What you have to do:
Reproduce the text of each item below verbatim, line for line, without including the pictures.

Records for the task:
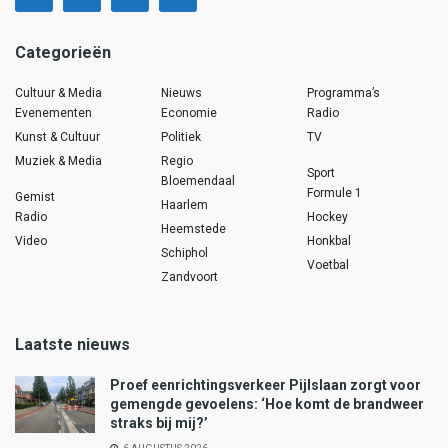
Categorieën
Cultuur & Media
Nieuws
Programma’s
Evenementen
Economie
Radio
Kunst & Cultuur
Politiek
TV
Muziek & Media
Regio
Sport
Bloemendaal
Formule 1
Gemist
Haarlem
Radio
Hockey
Heemstede
Video
Honkbal
Schiphol
Voetbal
Zandvoort
Laatste nieuws
Proef eenrichtingsverkeer Pijlslaan zorgt voor
gemengde gevoelens: ‘Hoe komt de brandweer
straks bij mij?’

Written response:
Categorieën
Cultuur & Media
Nieuws
Programma’s
Evenementen
Economie
Radio
Kunst & Cultuur
Politiek
TV
Muziek & Media
Regio
Sport
Bloemendaal
Formule 1
Gemist
Haarlem
Radio
Hockey
Heemstede
Video
Honkbal
Schiphol
Voetbal
Zandvoort
Laatste nieuws
Proef eenrichtingsverkeer Pijlslaan zorgt voor
gemengde gevoelens: ‘Hoe komt de brandweer
straks bij mij?’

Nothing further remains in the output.